PPDL Case Study #2: Sickly blue holly

A group of samples of several varieties of blue holly (Ilex x meservae) arrived in the lab from a commercial nursery in late January with a common problem, yellowing and rapidly dropping leaves and general poor growth (Fig. 1).

After ruling out disease and insects on the foliage we next checked the root systems. After washing away most of the soil we started to see areas of black roots (Fig. 2, 3 and 4), especially at the root tips (Fig. 5).  Microscopic examination of roots confirmed the suspicion that the plants had black root rot (BRR), caused by the fungus Thielaviopsis basicola.

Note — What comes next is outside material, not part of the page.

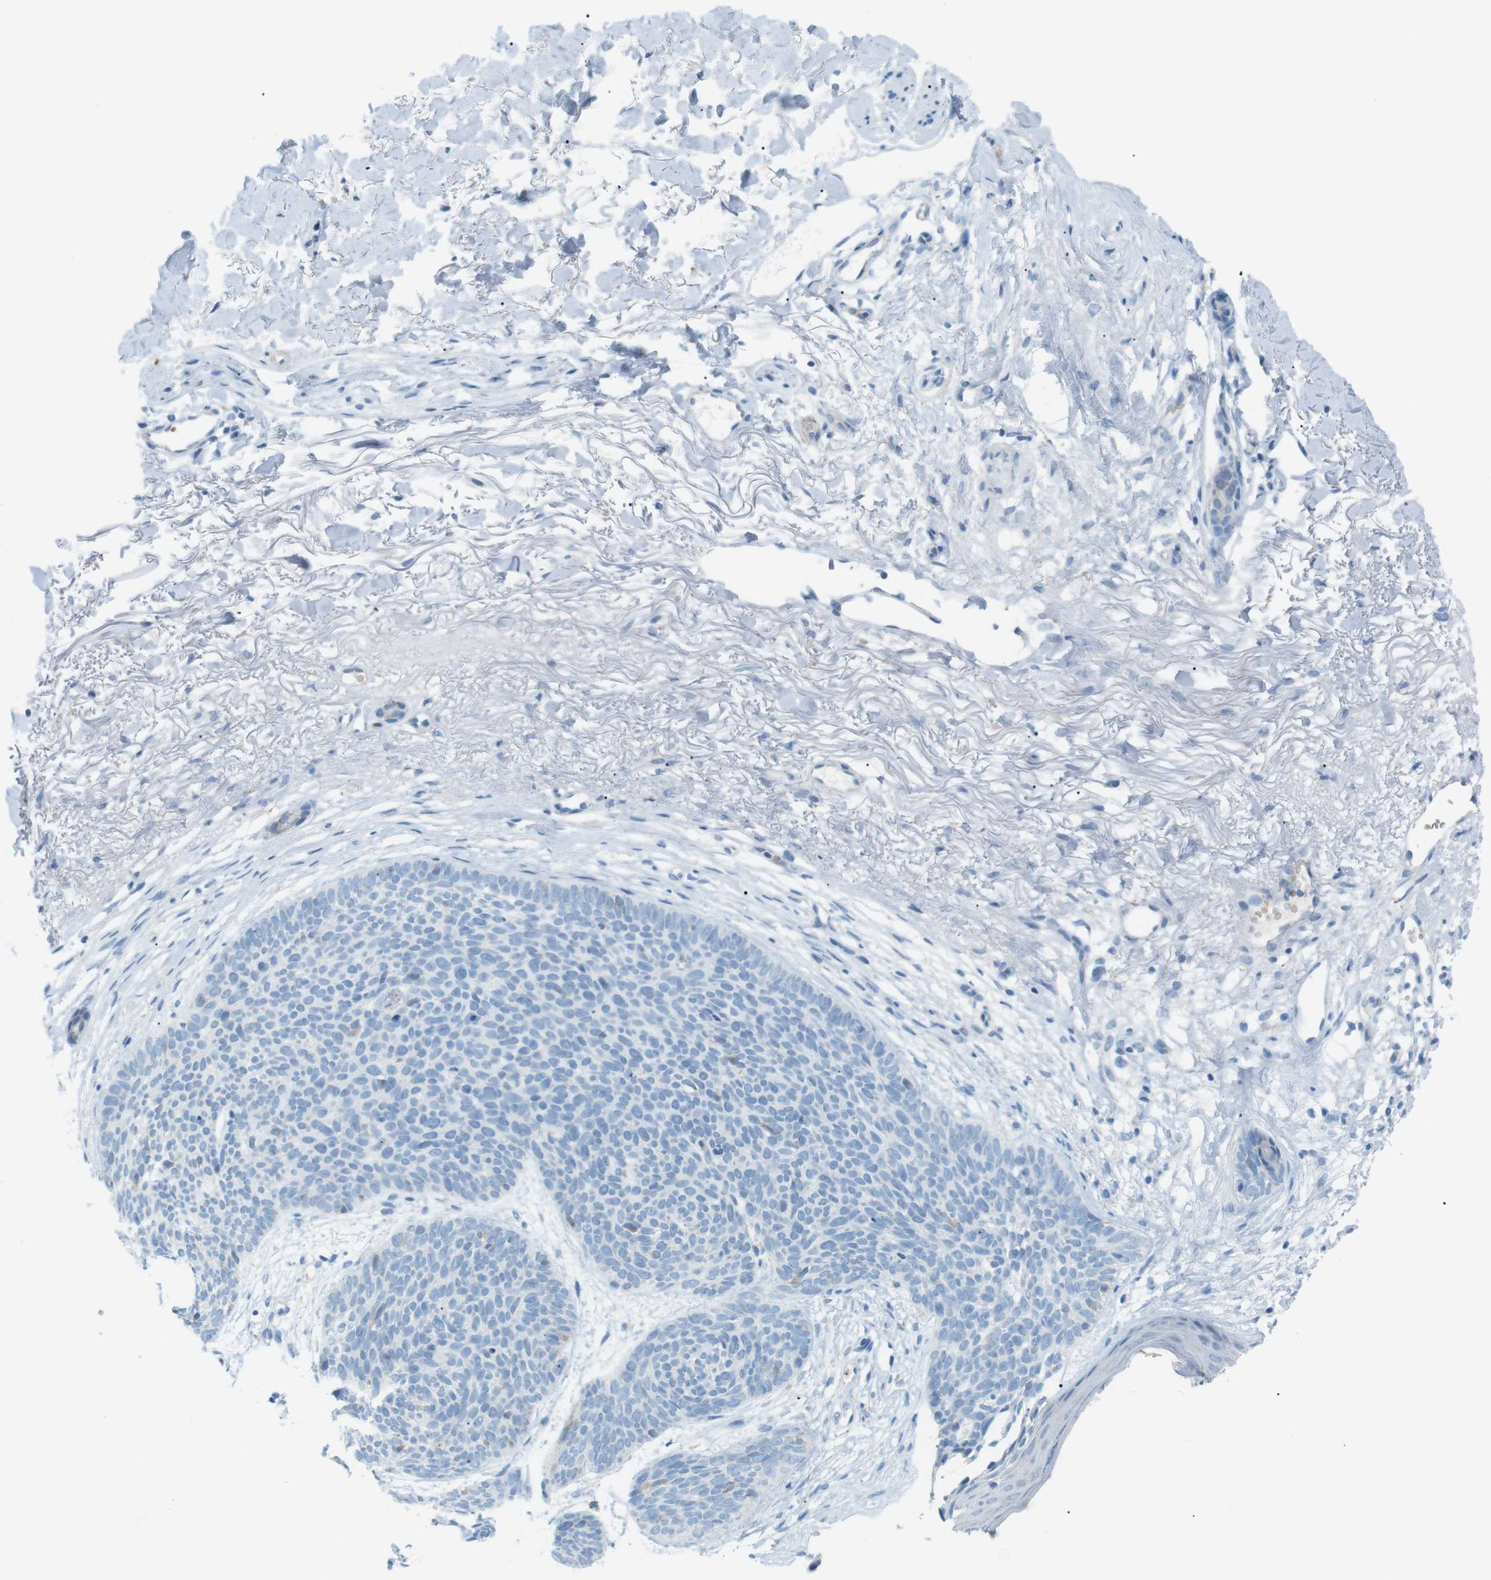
{"staining": {"intensity": "negative", "quantity": "none", "location": "none"}, "tissue": "skin cancer", "cell_type": "Tumor cells", "image_type": "cancer", "snomed": [{"axis": "morphology", "description": "Normal tissue, NOS"}, {"axis": "morphology", "description": "Basal cell carcinoma"}, {"axis": "topography", "description": "Skin"}], "caption": "The micrograph demonstrates no staining of tumor cells in skin cancer.", "gene": "VAMP1", "patient": {"sex": "female", "age": 70}}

The distinctive black segmented spores (chlamydospores) make it easy to identify in the lab (Fig. 6 and 7)

The fungus usually begins by only rotting scattered roots throughout the root system. As it spreads it can cause significant root loss and stunting of susceptible host plants. The pathogen mainly causes stunting and yellowing in Ilex x meservae but could also reduce plant tolerance to other stress factors such as heat, cold or nutrient problems. In this case the amount root rot probably would not cause the extensive leaf drop the grower was seeing. After a phone call we came to the conclusion that while BRR was causing stunting and plant stress, the major leaf drop was more likely a reaction to excessive heat buildup in the overwintering structure.

Thielaviopsis chlamydospores (Fig. 6 and 7) are resistant to drying and cold and make it difficult to eliminate the pathogen from production systems. It can be spread by infested pots, water, media, movement of infected plants, or vectored by soil-inhabiting insects such as fungus gnats and shore flies. Fungicide drenches can slow development but will not cure infected plants so diligent sanitation to remove infected plants and debris is important for management. Infected plants that appear normal may go undetected and result in spreading Thielaviopsis to garden centers and landscapes. Once landscape beds are infested the fungus remains in the soil for years. Fungicides drenches containing Thiophanate methyl can be used in nursery and greenhouse crops to prevent infection and Orkestra has been found to be suppressive. Fungicide drenches are impractical and generally ineffective in landscape beds and the main recommendation is to avoid using highly susceptible plants in infested beds. It’s also impractical and ineffective to try to get rid of the fungus by digging out and replacing infested soil. Stick with resistant plants.

Highly susceptible plants include:

Woody plants: Blue hollies, Boxwood, Barberry, Euonymus

Herbaceous plants: Astilbe, Catharanthus (annual vinca), Calibrachoa (Million bells), Begonia, Dianthus, Dicentra sp., Fuchsia, Geranium, Heuchera, Hibiscus sp., Hypericum spp. (St. Johnswort), Lavender, Columbine, Impatiens, Pansy/Viola, Petunia, Phlox, Rosemary, Scabiosa sp. (Pincushion Flower), Tiarella sp. (Foamflower), Zinnia.

Vegetables: Carrot, Cucurbits, Okra, Eggplant, Ornamental tobacco, Tomato

So what plants are resistant to Thielaviopsis? That’s a tougher question to answer. We don’t have documented studies on this but observational data suggests the following plants are likely resistant or tolerant of the fungus:

Woody plants: American holly is tolerant and English and Chinese hollies are generally considered resistant and can be used where they are winter hardy.

Herbaceous plants: Thielaviopsis is not reported on these plants so they are likely resistant: Black-eyed Susan, Coneflower, Daylily, Eryngium amethystinum (Sea Holly), perennial Coreopsis, Little bluestem, Russian Sage, Veronica spp., Yarrow.

Thielaviopsis is known to occur on these plants but is reported infrequently so they are probably tolerant: Campanula (Bellflower), Lobularia maritima (Sweet alyssum), Pachysandra, Peony, Poppy, Salvia, Verbena.

Keep in mind that even tolerant plants can succumb to disease if the growing conditions are poor.  Avoid excess fertilizer and try to make sure landscape beds have good drainage.